The JVP also used this wariness towards India during both their insurrections to conveniently bolster their actions. The theory of Indian expansionism presented by the party before the first insurrection had largely been based on ancient invasions of Sri Lanka by the South Indian rulers. The JVP founder leader Rohana Wijeweera’s book titled “Solution to the Tamil Eelam” published during the party’s second insurrection in the late eighties had depicted the Indian intervention of the day including the Indo-Lanka Accord of 1987 as a reincarnation of the ancient South Indian Chola invasions.

It is against this backdrop that the JVP/NPP ministers have been attempting to justify the veiling off of the MOUs signed between India and Sri Lanka. Hence, the government is playing into the hands of the Opposition while denying the people of their sovereign right to know. 

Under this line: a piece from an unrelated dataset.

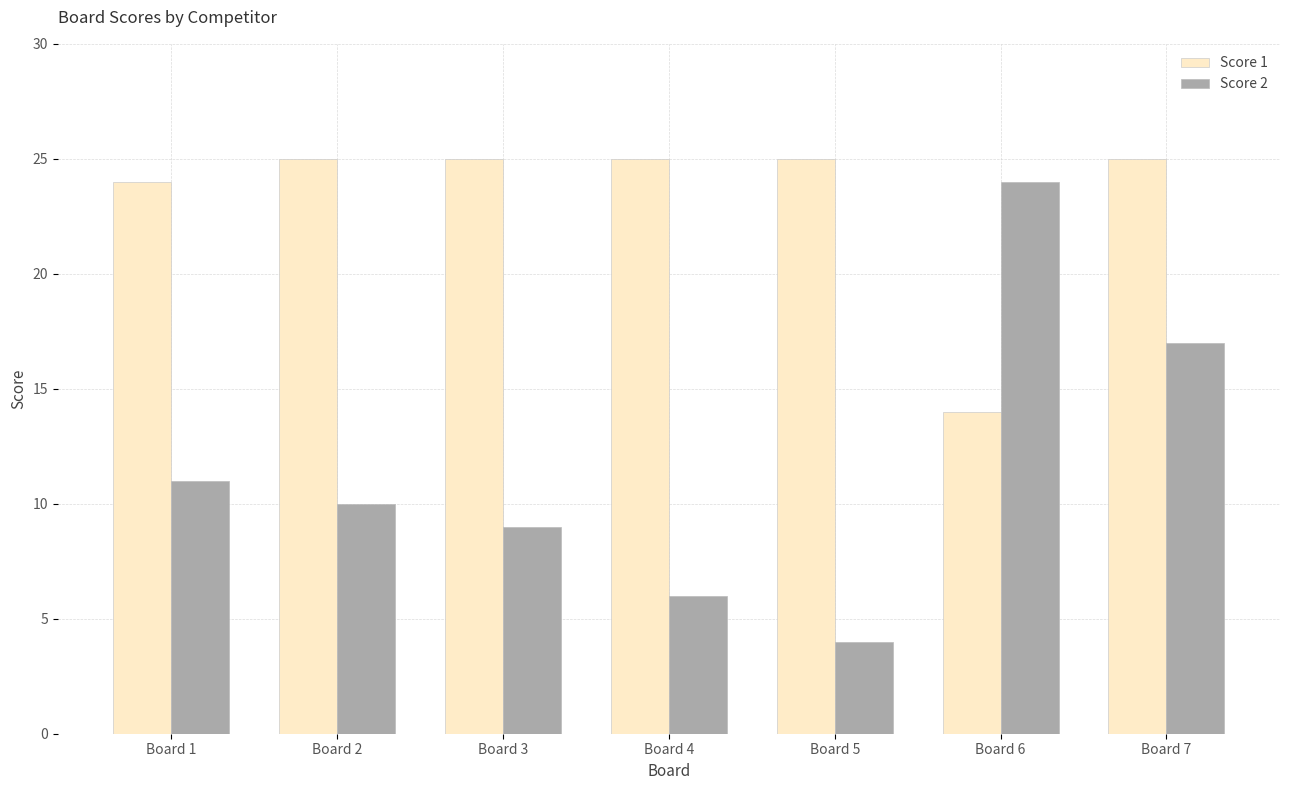

The Score 1 series shows 9 at Board 5. True or false?

False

Needless to say the vote base of many Opposition parties that ruled the country some time back has eroded drastically while the NPP is flying high. Though the government has failed to literally keep some of the popular promises, it has managed to maintain and strengthen the economic stability that was recovered during the past few years, thanks to the programme of the International Monetary Fund (IMF). The government has stopped corruption at the highest level of governance with unprecedented commitment. 

However, the country that plunged into an abyss of economic crisis four years ago has not come out of the woods yet. It is the IMF, in a practical sense that still runs the economy. A small policy slip might drag the country into square one again. It is in such a context that the government is playing with sensitive issues, while depriving the people of their right to know.